In this chapter, the focus shifts to methods that impose contiguity as a hard constraint in a clustering procedure. Such methods are known under a number of different terms, including zonation, districting, regionalization, spatially constrained clustering, the p-region problem and the p-compact regions problem. They are concerned with dividing an original set of n spatial units into p internally connected regions that maximize within similarity (for recent reviews, see, e.g., Murray and Grubesic 2002; Duque, Ramos, and Suriñach 2007; Duque, Church, and Middleton 2011; Li, Church, and Goodchild 2014).⁴⁵

In the previous chapter, approaches were considered that impose a soft spatial constraint, in the form of a trade-off between attribute similarity and spatial similarity.

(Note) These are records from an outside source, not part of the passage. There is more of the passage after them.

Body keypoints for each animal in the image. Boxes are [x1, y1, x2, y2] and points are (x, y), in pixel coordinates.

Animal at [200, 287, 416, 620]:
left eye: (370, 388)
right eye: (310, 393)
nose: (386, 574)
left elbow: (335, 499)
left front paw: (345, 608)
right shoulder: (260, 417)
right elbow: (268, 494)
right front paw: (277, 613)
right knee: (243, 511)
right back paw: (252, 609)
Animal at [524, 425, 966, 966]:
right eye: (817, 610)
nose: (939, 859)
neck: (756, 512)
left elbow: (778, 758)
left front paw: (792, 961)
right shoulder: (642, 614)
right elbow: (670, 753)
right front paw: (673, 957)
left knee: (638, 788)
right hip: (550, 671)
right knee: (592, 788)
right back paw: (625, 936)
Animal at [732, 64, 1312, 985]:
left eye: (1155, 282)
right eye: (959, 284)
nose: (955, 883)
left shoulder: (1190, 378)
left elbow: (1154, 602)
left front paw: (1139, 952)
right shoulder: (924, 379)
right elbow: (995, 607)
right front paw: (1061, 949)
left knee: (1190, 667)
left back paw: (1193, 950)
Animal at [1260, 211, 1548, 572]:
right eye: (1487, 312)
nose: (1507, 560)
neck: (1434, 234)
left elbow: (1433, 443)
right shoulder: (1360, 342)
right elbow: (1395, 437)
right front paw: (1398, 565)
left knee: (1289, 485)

In the methods considered in the current and next chapter, the contiguity is a strict constraint, in that clusters can only consist of entities that are geographically connected. As a result, in some cases the resulting attribute similarity can be of poor quality, when dissimilar units are grouped together primarily due to the contiguity constraint.

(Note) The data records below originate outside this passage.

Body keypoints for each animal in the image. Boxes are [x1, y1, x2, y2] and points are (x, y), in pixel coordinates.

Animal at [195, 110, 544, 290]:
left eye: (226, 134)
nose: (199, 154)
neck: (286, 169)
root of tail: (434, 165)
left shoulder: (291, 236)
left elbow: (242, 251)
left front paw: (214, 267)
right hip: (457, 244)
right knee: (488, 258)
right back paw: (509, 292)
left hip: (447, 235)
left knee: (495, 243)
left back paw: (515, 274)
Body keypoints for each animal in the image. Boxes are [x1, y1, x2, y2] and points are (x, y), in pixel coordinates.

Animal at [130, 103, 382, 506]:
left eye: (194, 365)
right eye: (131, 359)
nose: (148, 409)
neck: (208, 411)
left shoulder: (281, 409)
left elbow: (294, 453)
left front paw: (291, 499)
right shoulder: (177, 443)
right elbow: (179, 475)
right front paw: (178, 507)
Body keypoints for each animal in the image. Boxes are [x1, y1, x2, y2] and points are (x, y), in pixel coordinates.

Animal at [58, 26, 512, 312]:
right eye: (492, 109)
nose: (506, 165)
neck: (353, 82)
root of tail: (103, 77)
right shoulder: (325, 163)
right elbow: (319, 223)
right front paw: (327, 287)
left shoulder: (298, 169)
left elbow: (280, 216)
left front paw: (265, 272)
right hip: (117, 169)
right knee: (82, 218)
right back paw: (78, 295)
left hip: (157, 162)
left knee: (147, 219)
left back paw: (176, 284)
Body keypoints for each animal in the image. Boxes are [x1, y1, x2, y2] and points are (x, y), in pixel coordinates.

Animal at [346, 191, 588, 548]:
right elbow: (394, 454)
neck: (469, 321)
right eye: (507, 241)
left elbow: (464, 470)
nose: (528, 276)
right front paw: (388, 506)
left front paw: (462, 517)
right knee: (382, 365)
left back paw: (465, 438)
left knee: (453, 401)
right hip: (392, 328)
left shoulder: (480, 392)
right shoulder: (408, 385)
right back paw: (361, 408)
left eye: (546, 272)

Three sets of methods are considered, all based on the principle of hierarchical clustering.

The first approach employs agglomerative hierarchical clustering, to which a spatial contiguity constraint is introduced. Early descriptions of the idea of spatially constrained hierarchical clustering can be found in Murtagh (1985) and Gordon (1996), among others. Next, an algorithm is considered that takes a divisive hierarchical approach. The SKATER algorithm (Assunção et al. 2006; Teixeira, Assunção, and Loschi 2015; Aydin et al. 2018), or, Spatial `K’luster Analysis by Tree Edge Removal, obtains regionalization through a graph partitioning approach. Finally, a collection of methods that combine aspects of both agglomerative and divisive clustering is outlined, referred to as REDCAP (Guo 2008; Guo and Wang 2011). The acronym stands for REgionalization with Dynamically Constrained Agglomerative clustering and Partitioning, and refers to a family of six (later extended to eight) hierarchical regionalization methods.

As before, the methods considered here share many of the same options with previously discussed techniques covered in earlier chapters. Common options will not be considered, but the focus will be on aspects that are specific to the spatially constrained methods.

The Ceará Zika sample data set is again used to illustrate the methods, with the same variables as in the previous chapter.

The terminology is again a bit confusing, since in this literature \(p\) is often used for the number of clusters, instead of \(k\), standard for classic clustering techniques. In this chapter, both are employed. The context will make clear how many clusters are considered.↩︎